- Assignment
From the records that follow, copy every line that contains the word "journey".

□ □ □ □

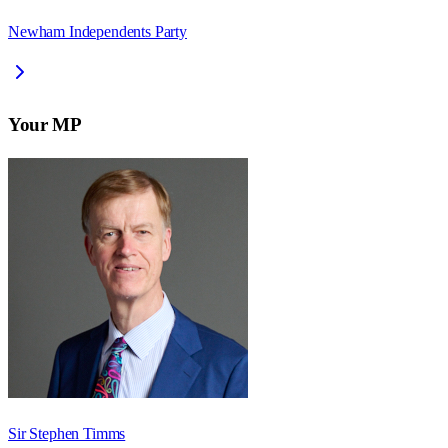
Newham Independents Party
Your MP
Sir Stephen Timms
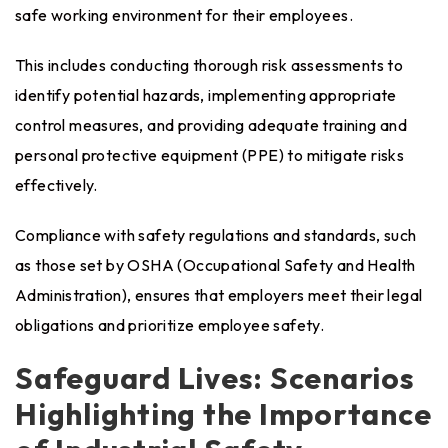
safe working environment for their employees.
This includes conducting thorough risk assessments to
identify potential hazards, implementing appropriate
control measures, and providing adequate training and
personal protective equipment (PPE) to mitigate risks
effectively.
Compliance with safety regulations and standards, such
as those set by OSHA (Occupational Safety and Health
Administration), ensures that employers meet their legal
obligations and prioritize employee safety.
Safeguard Lives: Scenarios
Highlighting the Importance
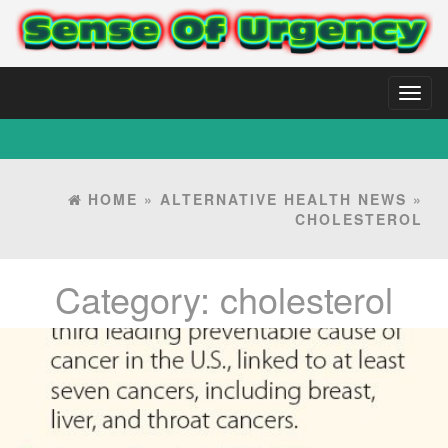
Toggl
naviga
HOME
»
ALTERNATIVE HEALTH NEWS
»
CHOLESTEROL
Category:
cholesterol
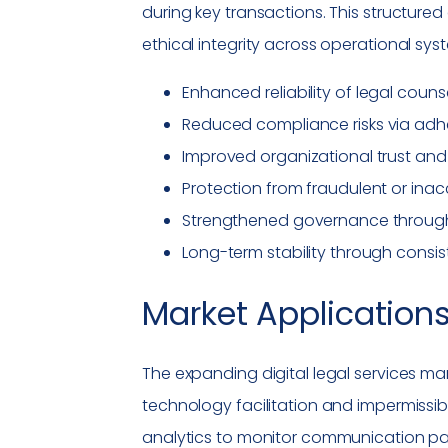
during key transactions. This structure
ethical integrity across operational sys
Enhanced reliability of
legal couns
Reduced
compliance
risks via ad
Improved organizational trust and
Protection from fraudulent or inac
Strengthened governance through v
Long-term stability through consis
Market Applications
The expanding digital legal services m
technology facilitation and impermissi
analytics to monitor communication pa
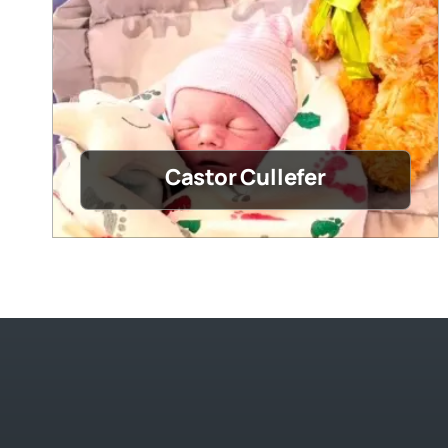
Castor Cullefer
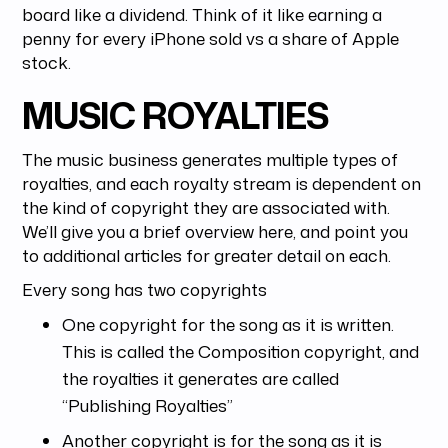
board like a dividend. Think of it like earning a
penny for every iPhone sold vs a share of Apple
stock.
MUSIC ROYALTIES
The music business generates multiple types of
royalties, and each royalty stream is dependent on
the kind of copyright they are associated with.
We’ll give you a brief overview here, and point you
to additional articles for greater detail on each.
Every song has two copyrights
One copyright for the song as it is written.
This is called the Composition copyright, and
the royalties it generates are called
“Publishing Royalties”
Another copyright is for the song as it is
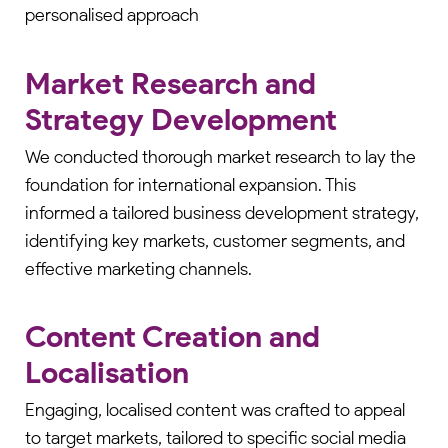
personalised approach
Market Research and
Strategy Development
We conducted thorough market research to lay the
foundation for international expansion. This
informed a tailored business development strategy,
identifying key markets, customer segments, and
effective marketing channels.
Content Creation and
Localisation
Engaging, localised content was crafted to appeal
to target markets, tailored to specific social media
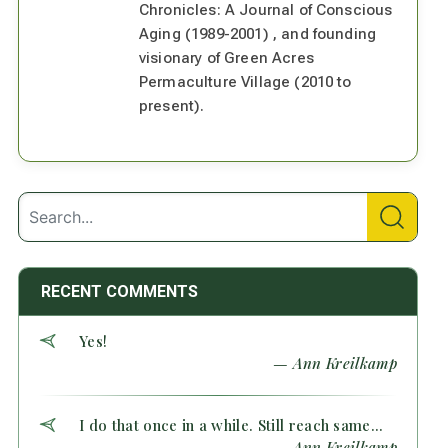
Chronicles: A Journal of Conscious
Aging (1989-2001) , and founding
visionary of Green Acres
Permaculture Village (2010 to
present).
RECENT COMMENTS
Yes!
— Ann Kreilkamp
I do that once in a while. Still reach same...
— Ann Kreilkamp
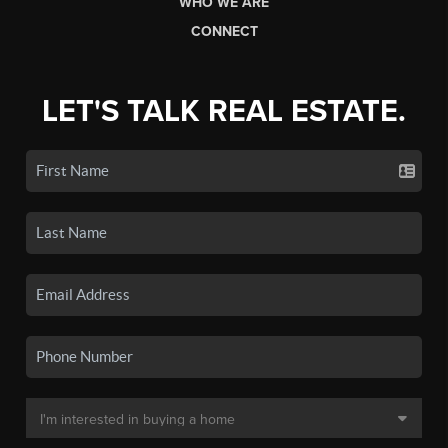
WHO WE ARE
CONNECT
LET'S TALK REAL ESTATE.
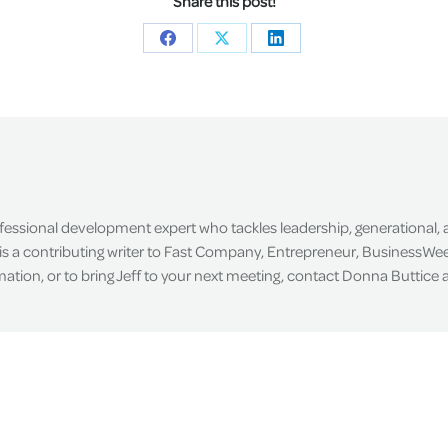
Share this post!
Share
Share
Share
on
on
on
Facebook
X
LinkedIn
ofessional development expert who tackles leadership, generational,
is a contributing writer to Fast Company, Entrepreneur, BusinessWee
tion, or to bring Jeff to your next meeting, contact Donna Buttice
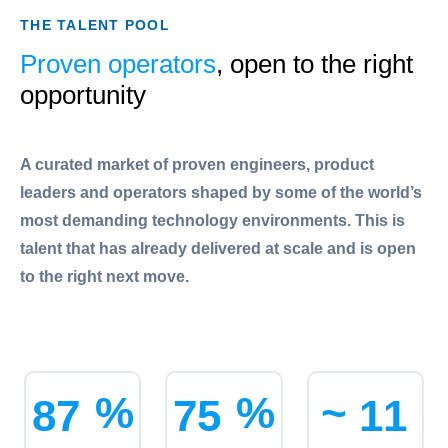
THE TALENT POOL
Proven operators
, open to the right
opportunity
A curated market of proven engineers, product
leaders and operators shaped by some of the world’s
most demanding technology environments. This is
talent that has already delivered at scale and is open
to the right next move.
%
%
~
8
7
7
5
1
1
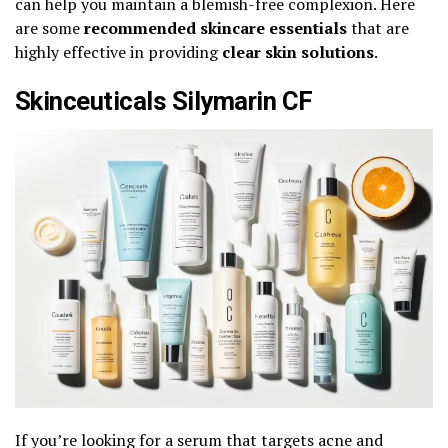
can help you maintain a blemish-free complexion. Here
are some
recommended skincare essentials
that are
highly effective in providing
clear skin solutions
.
Skinceuticals Silymarin CF
If you’re looking for a serum that targets acne and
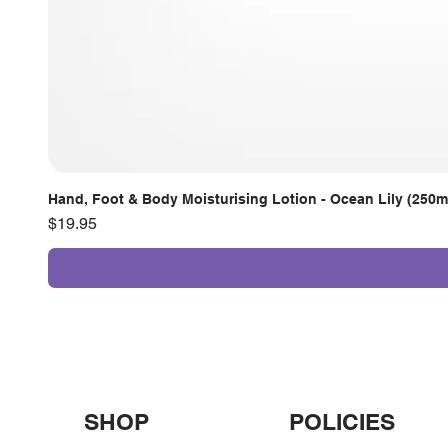
Hand, Foot & Body Moisturising Lotion - Ocean Lily (250m
Price
$19.95
SHOP
POLICIES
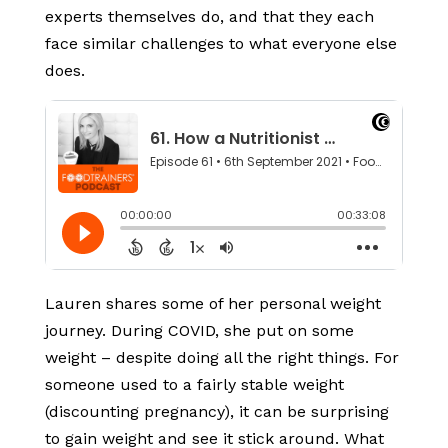
experts themselves do, and that they each
face similar challenges to what everyone else
does.
Lauren shares some of her personal weight
journey. During COVID, she put on some
weight – despite doing all the right things. For
someone used to a fairly stable weight
(discounting pregnancy), it can be surprising
to gain weight and see it stick around. What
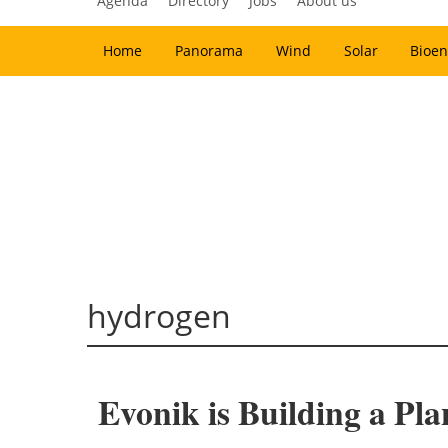
Agenda
Directory
Jobs
About us
Home
Panorama
Wind
Solar
Bioen
hydrogen
Evonik is Building a Pl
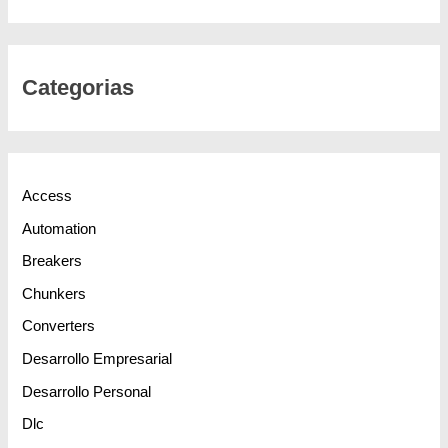
Categorias
Access
Automation
Breakers
Chunkers
Converters
Desarrollo Empresarial
Desarrollo Personal
Dlc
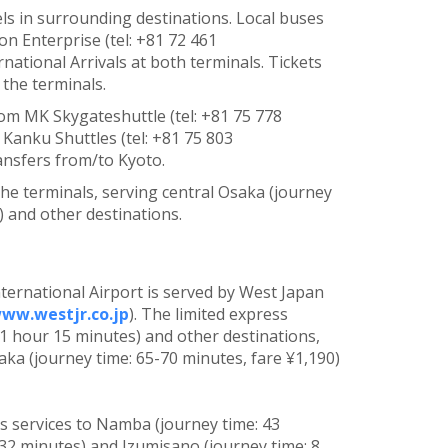
els in surrounding destinations. Local buses
n Enterprise (tel: +81 72 461
rnational Arrivals at both terminals. Tickets
the terminals.
rom MK Skygateshuttle (tel: +81 75 778
 Kanku Shuttles (tel: +81 75 803
ransfers from/to Kyoto.
 the terminals, serving central Osaka (journey
) and other destinations.
ternational Airport is served by West Japan
ww.westjr.co.jp
). The limited express
 1 hour 15 minutes) and other destinations,
aka (journey time: 65-70 minutes, fare ¥1,190)
as services to Namba (journey time: 43
 32 minutes) and Izumisano (journey time: 8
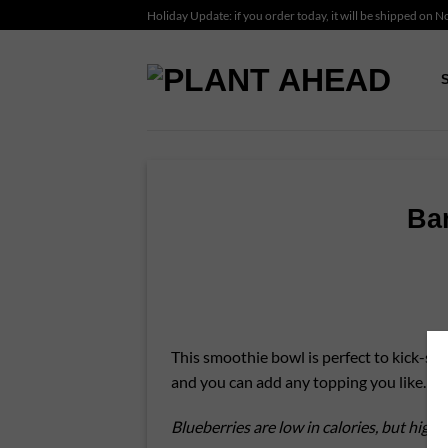
Skip
Holiday Update: if you order today, it will be shipped on 
to
content
Ba
This smoothie bowl is perfect to kick-star
and you can add any topping you like.
Blueberries are low in calories, but high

□ □ □ □

- Response area
journey. During COVID, she put on some
 the terminals, serving central Osaka (journey
aka (journey time: 65-70 minutes, fare ¥1,190)
as services to Namba (journey time: 43
 32 minutes) and Izumisano (journey time: 8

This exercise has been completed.